The share of funds allocated to social security in Lithuania is lower than in other EU Member States, which is one of the root causes behind small old-age pensions. Old-age and survivors pension expenditure in Lithuania is significantly lower than in other EU Member States: based on data for 2016 (latest available data), Lithuania spends roughly 5 percentage points less compared to the EU average. The share of the total population who are pension beneficiaries is significantly higher than the EU average, which might suggest that the main reason behind small old-age pensions is the gap between the large number of beneficiaries and a relatively low share of GDP allocated to pensions.
Old-age pension expenditure and beneficiaries in EU countries
Lithuania is middling in terms of the share of GDP allocated to wages of healthcare workers, yet the relative number of medical personnel in the country is above the EU average. In 2016, Lithuania’s spending on wages of healthcare workers was slightly higher than, on average, in the old and the new EU Member States. Therefore, the relatively low average wage of Lithuanian medical personnel may be explained by a higher number of hospital and medical personnel per 100,000 inhabitants compared to the EU average.
Expenditure on wages and total number of healthcare workers in selected EU countries in 2016
The number of medical diagnostic equipment per 100,000 inhabitants in Lithuania lags behind the EU average and is significantly lower than the EU-15 average. Given higher economic development in the majority of the old EU Member States and their greater financial capacities to acquire diagnostic equipment, the lower availability of such equipment in Lithuania should come as no surprise.
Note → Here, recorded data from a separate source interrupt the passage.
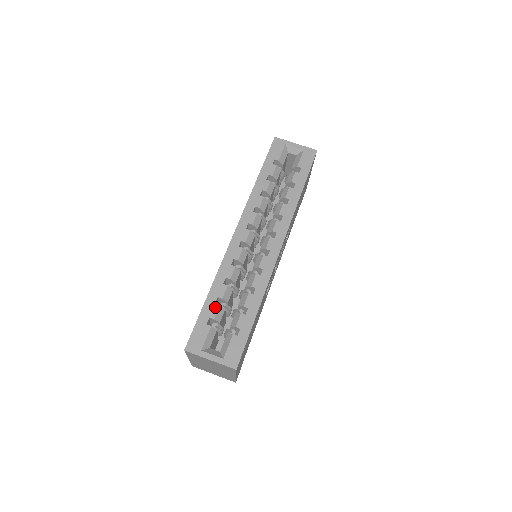
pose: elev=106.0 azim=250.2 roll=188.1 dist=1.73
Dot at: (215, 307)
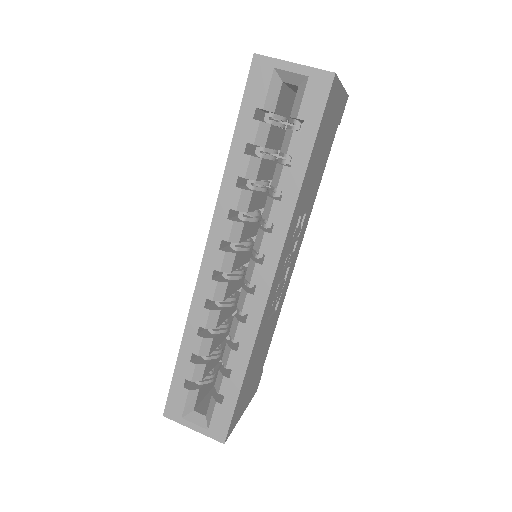
Dot at: (190, 366)
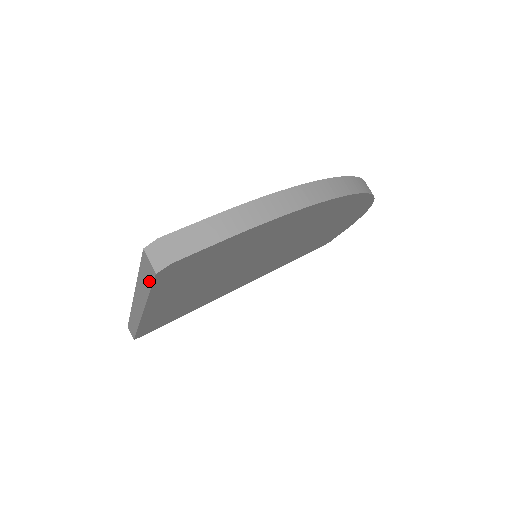
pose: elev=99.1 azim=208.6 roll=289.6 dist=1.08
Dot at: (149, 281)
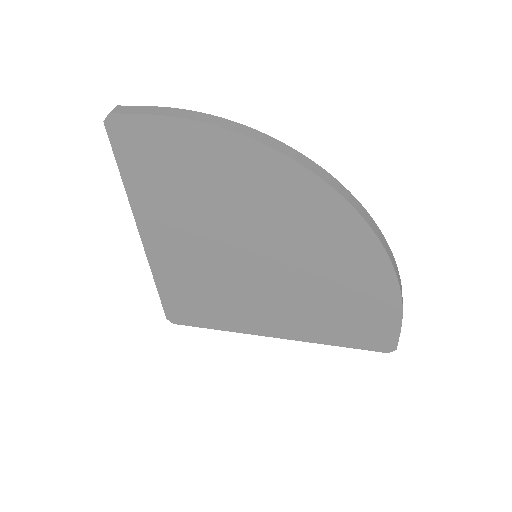
Dot at: (114, 148)
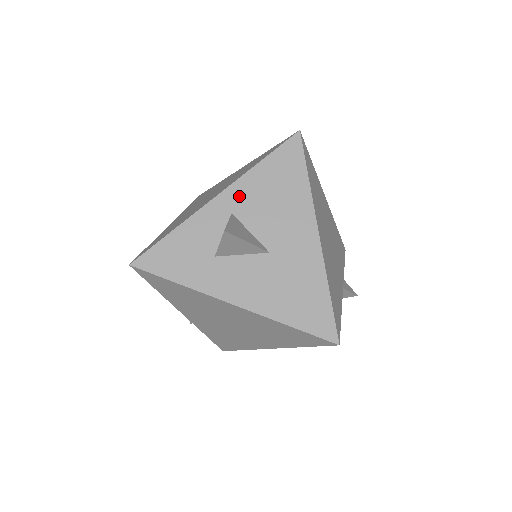
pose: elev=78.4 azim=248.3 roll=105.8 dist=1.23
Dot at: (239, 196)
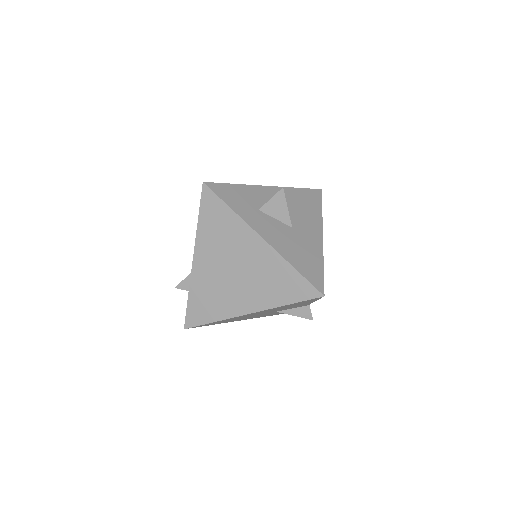
Dot at: occluded
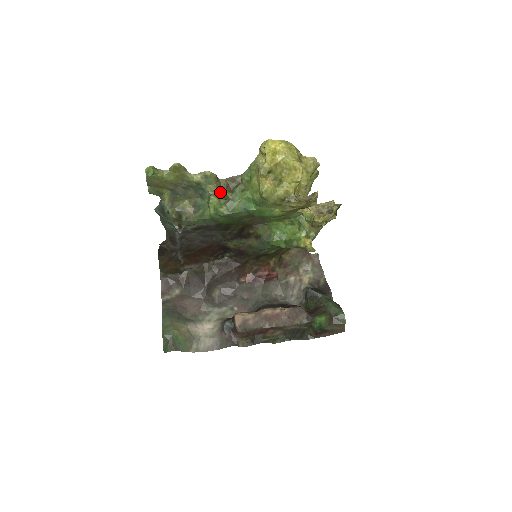
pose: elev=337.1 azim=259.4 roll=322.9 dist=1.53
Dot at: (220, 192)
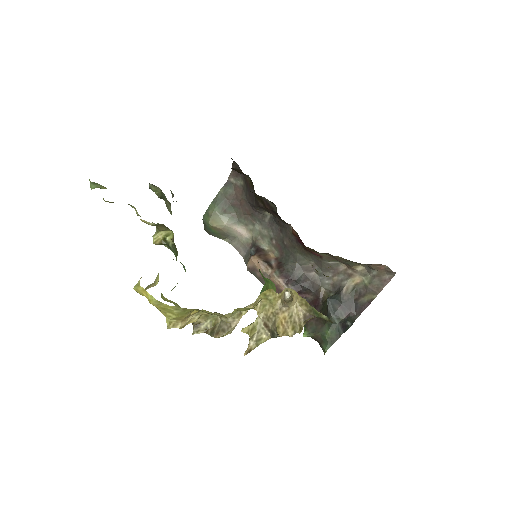
Dot at: (169, 229)
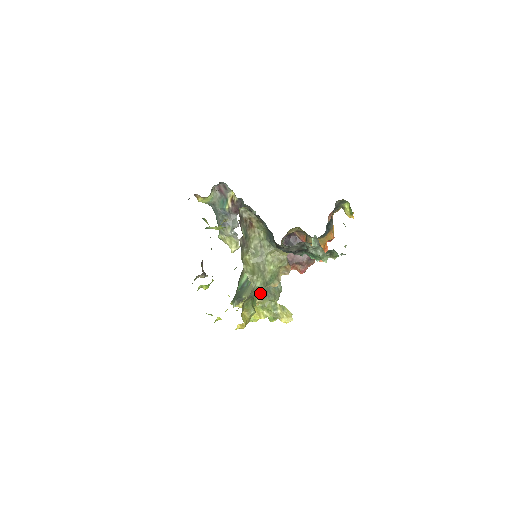
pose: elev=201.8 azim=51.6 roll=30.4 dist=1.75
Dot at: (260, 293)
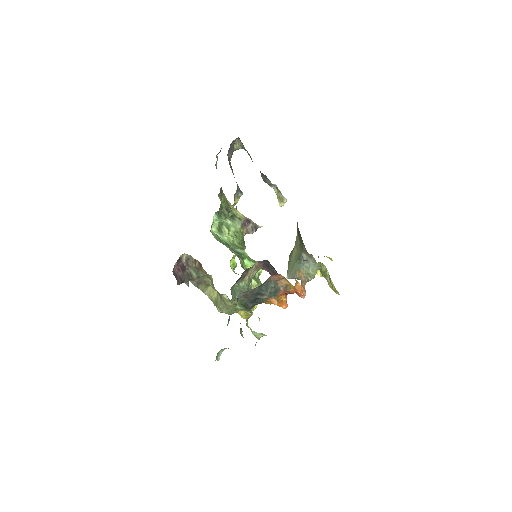
Dot at: occluded
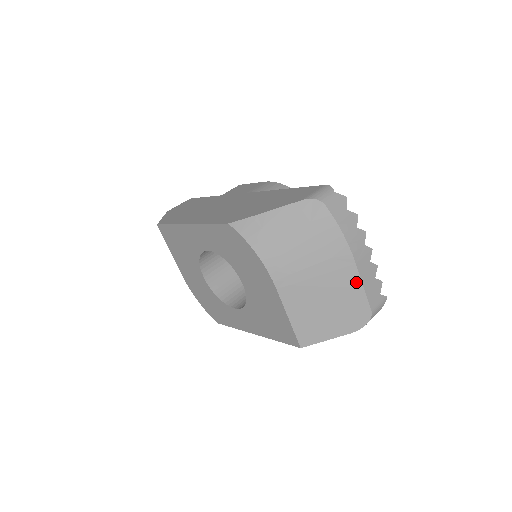
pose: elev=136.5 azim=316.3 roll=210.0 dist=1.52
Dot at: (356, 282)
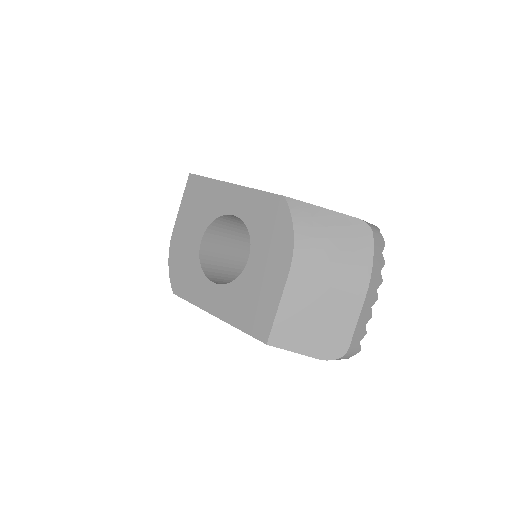
Dot at: (355, 314)
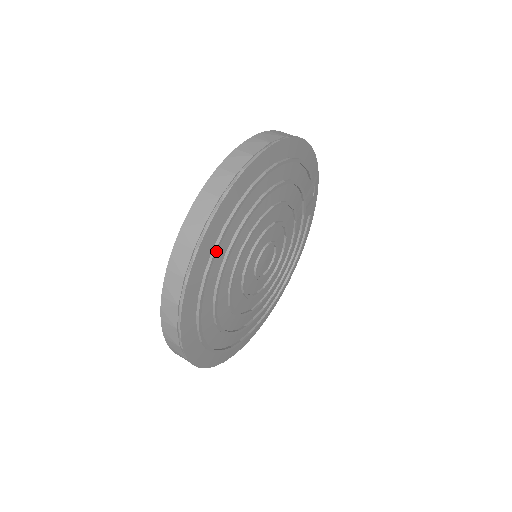
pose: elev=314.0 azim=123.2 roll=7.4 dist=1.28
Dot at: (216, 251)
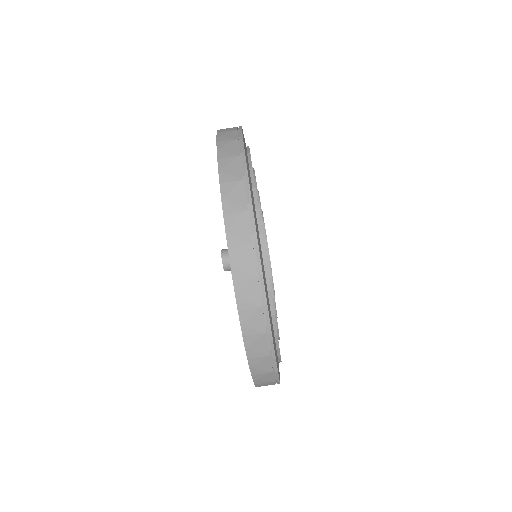
Dot at: occluded
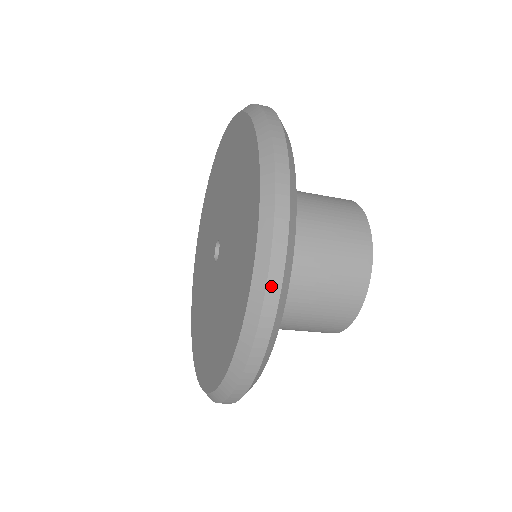
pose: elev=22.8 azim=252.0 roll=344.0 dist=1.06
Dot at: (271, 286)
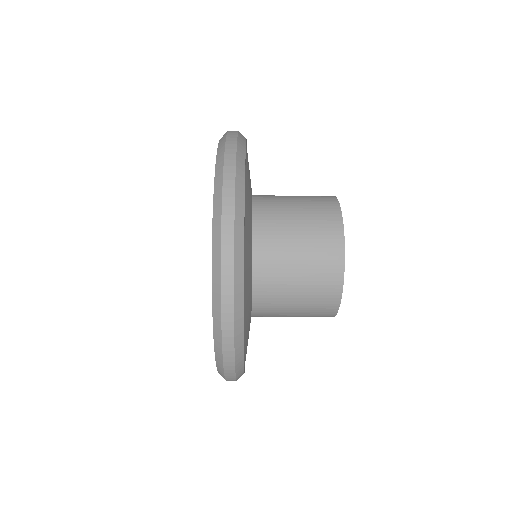
Dot at: (227, 364)
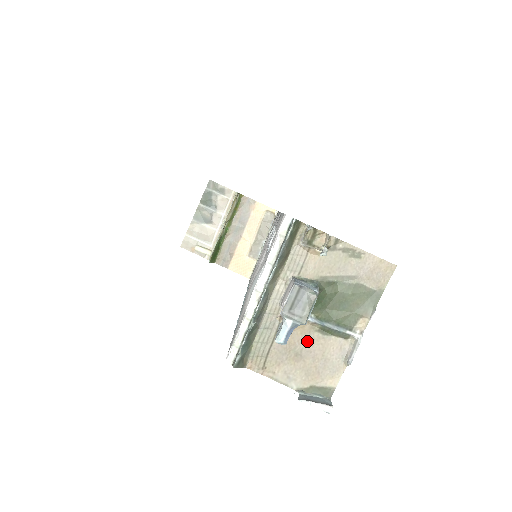
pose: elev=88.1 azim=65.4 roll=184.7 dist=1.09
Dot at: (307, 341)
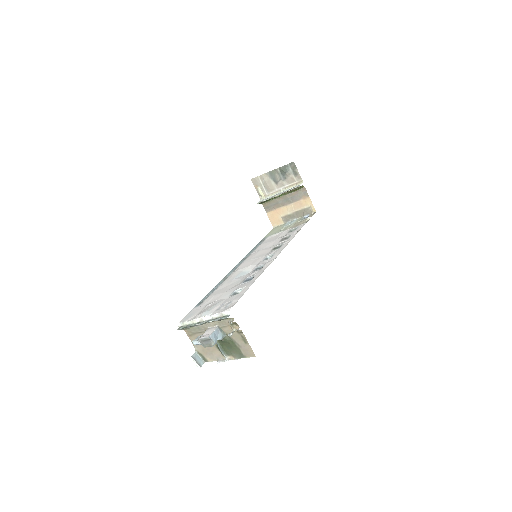
Dot at: occluded
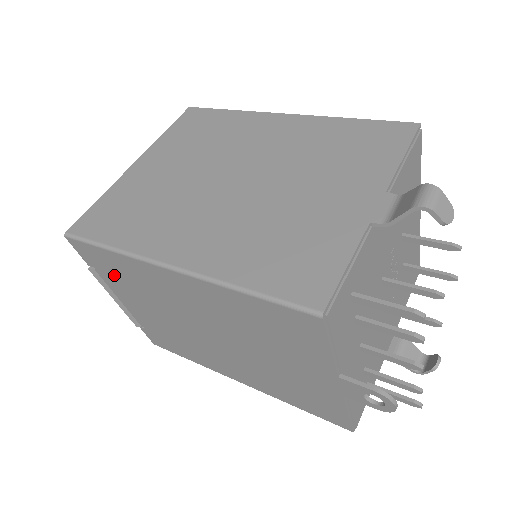
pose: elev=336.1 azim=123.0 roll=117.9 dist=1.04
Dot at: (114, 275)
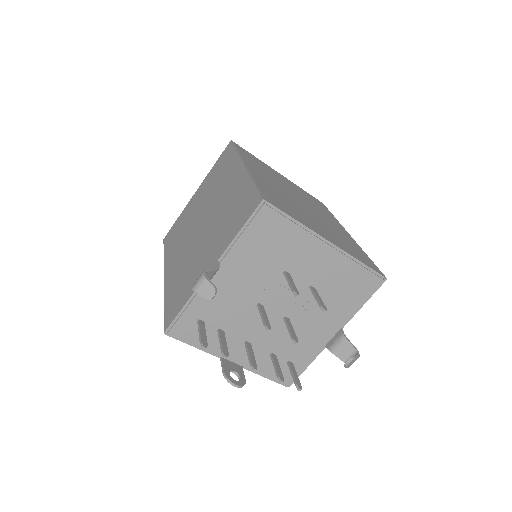
Dot at: occluded
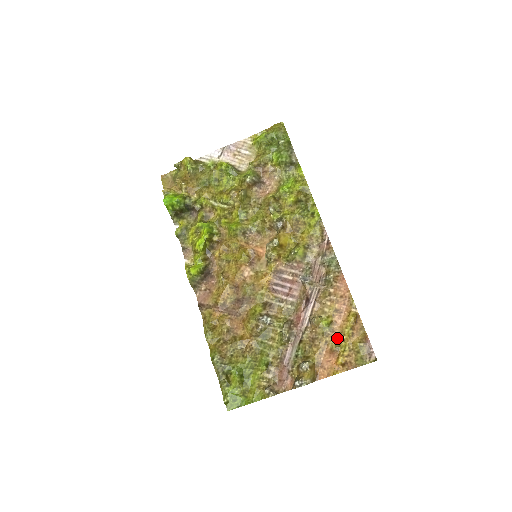
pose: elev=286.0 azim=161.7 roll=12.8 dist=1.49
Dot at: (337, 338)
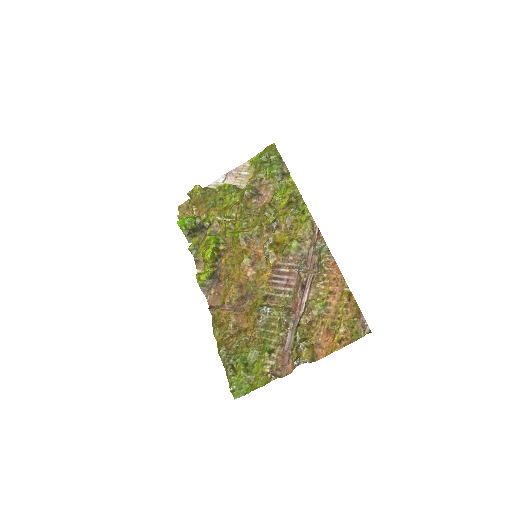
Dot at: (333, 318)
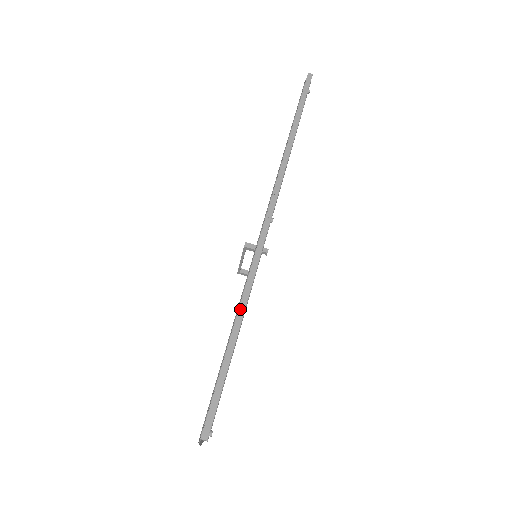
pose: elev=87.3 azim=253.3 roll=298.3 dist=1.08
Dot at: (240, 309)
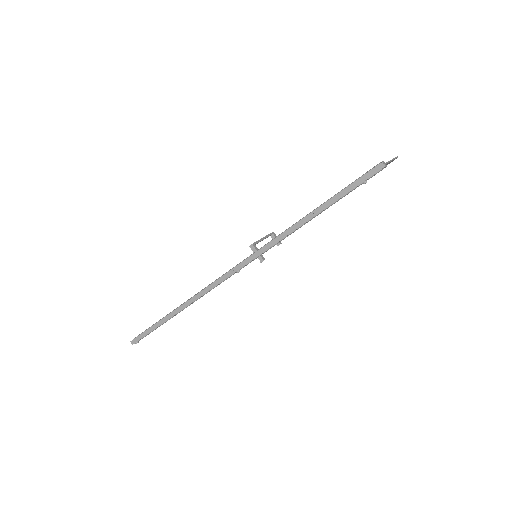
Dot at: (181, 306)
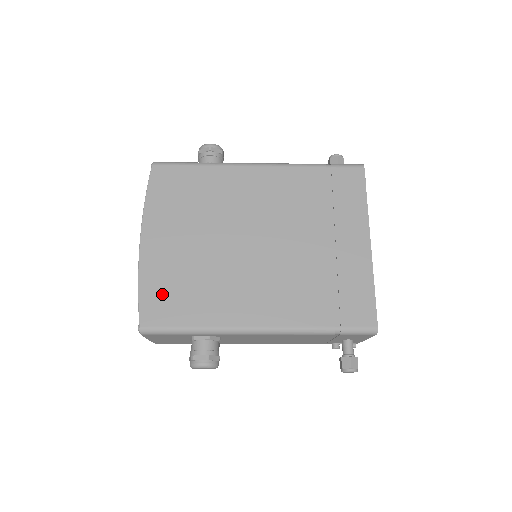
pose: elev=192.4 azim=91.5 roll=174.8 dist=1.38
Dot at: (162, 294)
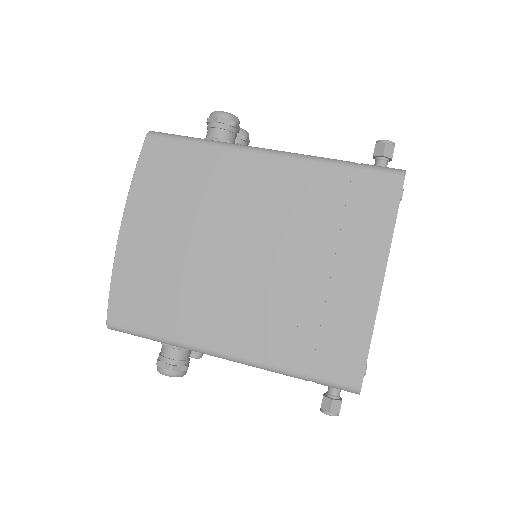
Dot at: (133, 292)
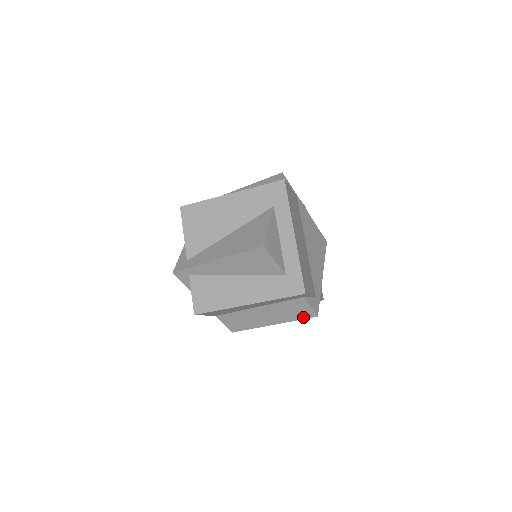
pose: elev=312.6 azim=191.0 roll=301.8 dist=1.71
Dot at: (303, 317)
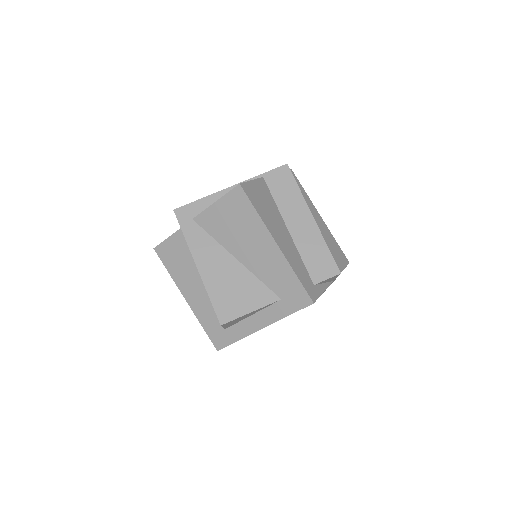
Dot at: occluded
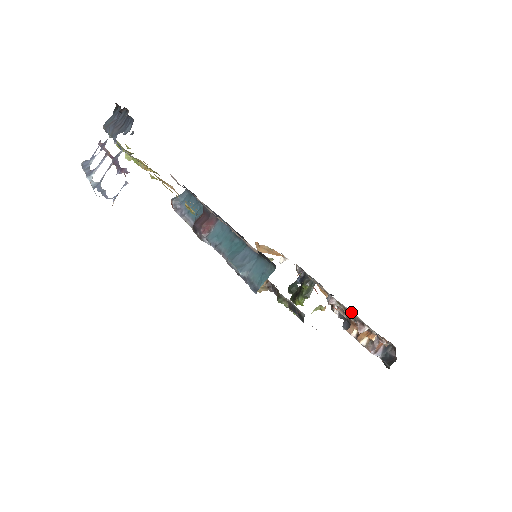
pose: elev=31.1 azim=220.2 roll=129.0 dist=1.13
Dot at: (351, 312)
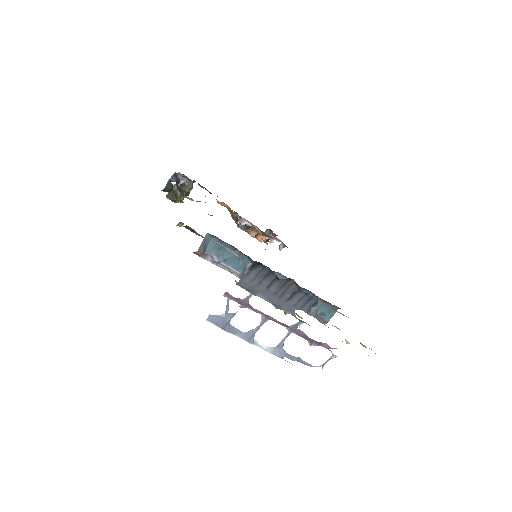
Dot at: (271, 237)
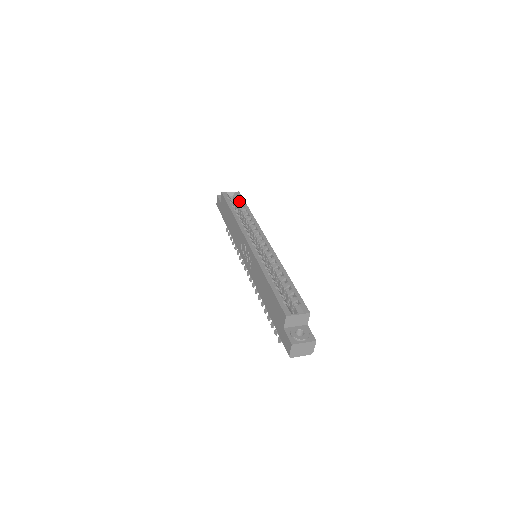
However, considering the number of hospital beds per 100,000 inhabitants, Lithuania is well placed to increase accessibility of diagnostic equipment. In 2016, the number of beds per 100,000 inhabitants in Lithuanian hospitals was one of the highest in the EU. Furthermore, Lithuanian hospitals are also facing other problems, including the surplus of hospital beds for active treatment (particularly outside the country’s largest cities), insufficient hospital bed occupancy (on an annual basis, 243 out of 1,000 Lithuanians are treated in hospitals, in Europe – 150 residents), excessive rates of unnecessary hospital treatment or hospitalisation for social reasons. Maintenance costs for a hospital bed approximate €20,000 per year, which might suggest that bringing the number of beds in Lithuanian hospitals closer to the EU average could step up funding for medical diagnostic equipment and improve its accessibility to Lithuanian residents.